5º do Regulamento de Custas nos Processos de Arbitragem Tributária.

Sem prejuízo, no caso de árbitro designado pelo Conselho Deontológico, e que são a

grande maioria, nos processos em que decaia, a AT terá de suportar um valor de taxa

de justiça mais oneroso do que na jurisdição estadual, sendo certo que nunca pode

transigir, fruto da indisponibilidade do crédito tributário, nem pode deixar de litigar

em defesa da interpretação da legalidade sufragada pelos órgãos dirigentes da

estrutura.

Tudo ponderado, deveria ser introduzida uma cláusula de limitação de custas

semelhante à existente no âmbito da justiça pública. É certo que, nesse âmbito, não

existem as preocupações de rendibilidade que existirão por certo numa instituição

privada, mas há que dar preponderância ao carácter público e de soberania da

actividade exercida: a administração da justiça tributária.

Ter-se-á, por certo, que estabelecer um equilíbrio tendencial entre o serviço público

prestado – a administração da justiça – e o preço público cobrado por este serviço – o

valor da taxa. Mas não é imediato que este equilíbrio se consiga pela simples

proporção matemática entre o valor do processo e o valor da taxa de justiça, antes há-

de ter em atenção outros considerandos.

Certamente atendendo a estas preocupações, a norma da segunda parte do nº 7 do art

6º do RCP estabelece a citada ressalva de possibilidade de dispensa do remanescente.
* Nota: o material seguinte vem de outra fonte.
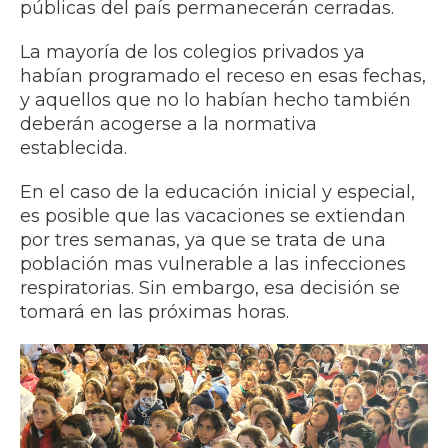
públicas del país permanecerán cerradas.
La mayoría de los colegios privados ya
habían programado el receso en esas fechas,
y aquellos que no lo habían hecho también
deberán acogerse a la normativa
establecida.
En el caso de la educación inicial y especial,
es posible que las vacaciones se extiendan
por tres semanas, ya que se trata de una
población mas vulnerable a las infecciones
respiratorias. Sin embargo, esa decisión se
tomará en las próximas horas.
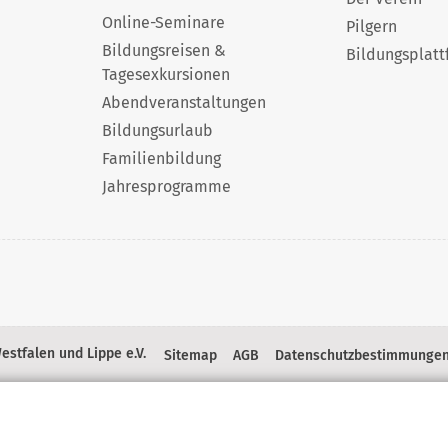
Online-Seminare
Pilgern
Bildungsreisen &
Bildungsplatt
Tagesexkursionen
Abendveranstaltungen
Bildungsurlaub
Familienbildung
Jahresprogramme
stfalen und Lippe e.V.
Sitemap
AGB
Datenschutzbestimmunge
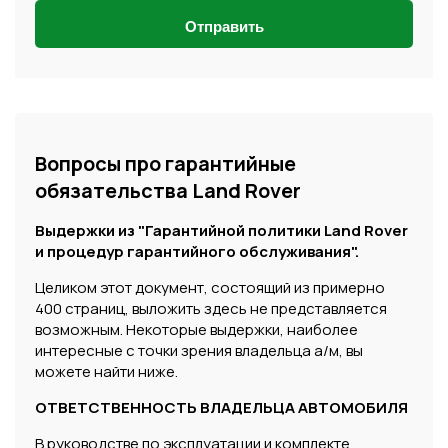
Отправить
Вопросы про гарантийные
обязательства Land Rover
Выдержки из "Гарантийной политики Land Rover
и процедур гарантийного обслуживания".
Целиком этот документ, состоящий из примерно
400 страниц, выложить здесь не представляется
возможным. Некоторые выдержки, наиболее
интересные с точки зрения владельца а/м, вы
можете найти ниже.
ОТВЕТСТВЕННОСТЬ ВЛАДЕЛЬЦА АВТОМОБИЛЯ
В руководстве по эксплуатации и комплекте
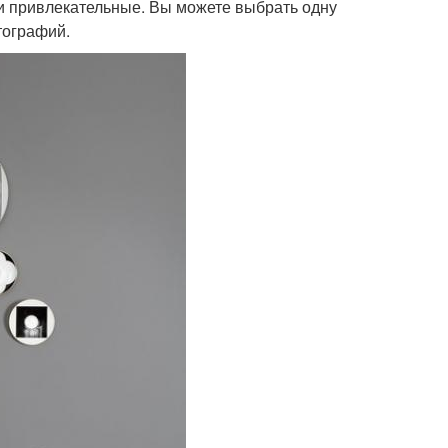
и привлекательные. Вы можете выбрать одну
тографий.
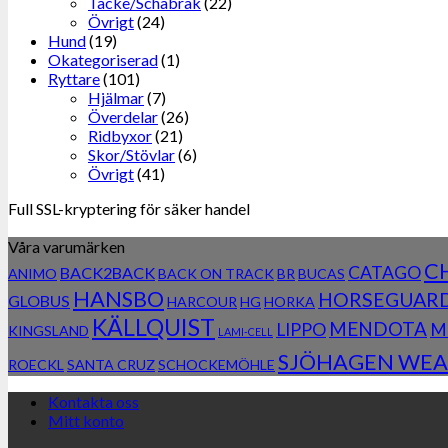
Täcke/Schabrak
(22)
Övrigt
(24)
Hund
(19)
Okategoriserad
(1)
Ryttare
(101)
Hjälmar
(7)
Överdelar
(26)
Ridbyxor
(21)
Skor/Stövlar
(6)
Övrigt
(41)
Full SSL-kryptering för säker handel
Våra varumärken
C
CATAGO
BACK2BACK
ANIMO
BACK ON TRACK
BR
BUCAS
HANSBO
HORSEGUAR
GLOBUS
HARCOUR
HG
HORKA
KÄLLQUIST
MENDOTA
LIPPO
M
KINGSLAND
LAMI-CELL
SJÖHAGEN WEA
ROECKL
SANTA CRUZ
SCHOCKEMÖHLE
Kontakta oss
Mitt konto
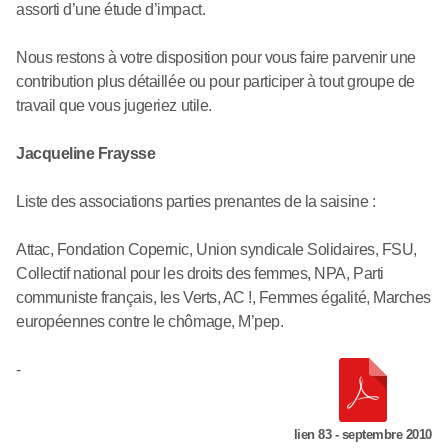
assorti d’une étude d’impact.
Nous restons à votre disposition pour vous faire parvenir une
contribution plus détaillée ou pour participer à tout groupe de
travail que vous jugeriez utile.
Jacqueline Fraysse
Liste des associations parties prenantes de la saisine :
Attac, Fondation Copernic, Union syndicale Solidaires, FSU,
Collectif national pour les droits des femmes, NPA, Parti
communiste français, les Verts, AC !, Femmes égalité, Marches
européennes contre le chômage, M’pep.
-
lien 83 - septembre 2010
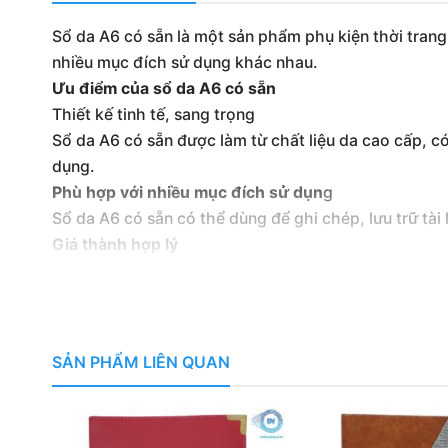
Sổ da A6 có sẵn là một sản phẩm phụ kiện thời trang
nhiều mục đích sử dụng khác nhau.
Ưu điểm của sổ da A6 có sẵn
Thiết kế tinh tế, sang trọng
Sổ da A6 có sẵn được làm từ chất liệu da cao cấp, c
dụng.
Phù hợp với nhiều mục đích sử dụn
g
Sổ da A6 có sẵn có thể dùng để ghi chép, lưu trữ tà
Giá thành hợp lý
Sổ da A6 có sẵn có giá thành hợp lý, phù hợp với túi 
0/5
(0 Reviews)
SẢN PHẨM LIÊN QUAN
Digna de menção, apesar de respeitante à legislação anteriormente vigente, é a

jurisprudência do STA que tem considerado resultar tal limitação de uma leitura

conforme com a lei e com a Constituição. Nomeadamente, o Acórdão do STA,

proferido no processo 863/09 em 14-10-2009, no qual se considerou que

sempre haveria de se introduzir um elemento de moderação neste sistema de crescimento ilimitado do montante da taxa de justiça em função do valor da causa, sob pena de violação dos princípios constitucionais da proporcionalidade e do acesso ao direito e aos tribunais (v. acórdão deste STA de 11/04/2007, no recurso 1031/06, e acórdão do TC de 20/02/2008, no recurso 116/08).

É que, como se refere no acórdão do TC citado, a inexistência de um tecto máximo a atender para efeitos de fixação da taxa de justiça e, consequentemente, a inexistência de um limite máximo para as custas a pagar, põe em causa o equilíbrio (adequação) que tem de existir entre os dois binómios a considerar por força do princípio da proporcionalidade: exigência de pagamento de taxa versus serviço de administração de justiça.

Além do citado, pode consultar-se, no mesmo sentido, o Acórdão do STA de 14-09-

2011, tirado no proc. 535/11, de cujo sumário consta que

[u]ma interpretação da norma constante do artigo 73.º-B do CCJ de que resulte a fixação de um montante de taxa de justiça do processo judicial tributário sem limite máximo é inconstitucional, por violação do direito de acesso aos tribunais e do princípio da proporcionalidade.

Da respectiva fundamentação consta ainda a referência a jurisprudência reiterada das

jurisdições constitucional e administrativa: «cfr. acórdãos do TC n.ºs 227/2007, de

28/3/07, e 116/2008, de 20/2/08; e do STA de 11/4/2007 e de 14/10/2009, proferidos

nos recursos n.ºs 1031/06 e 863/09, respectivamente».

Tais considerandos dos tribunais superiores em matéria de taxa de justiça suportada

na jurisdição estadual devem ser tidos como especialmente relevantes no âmbito da

arbitragem tributária, na qual, como já se referiu, o valor da taxa de justiça é mais

elevado e não se prevê concessão de apoio judiciário.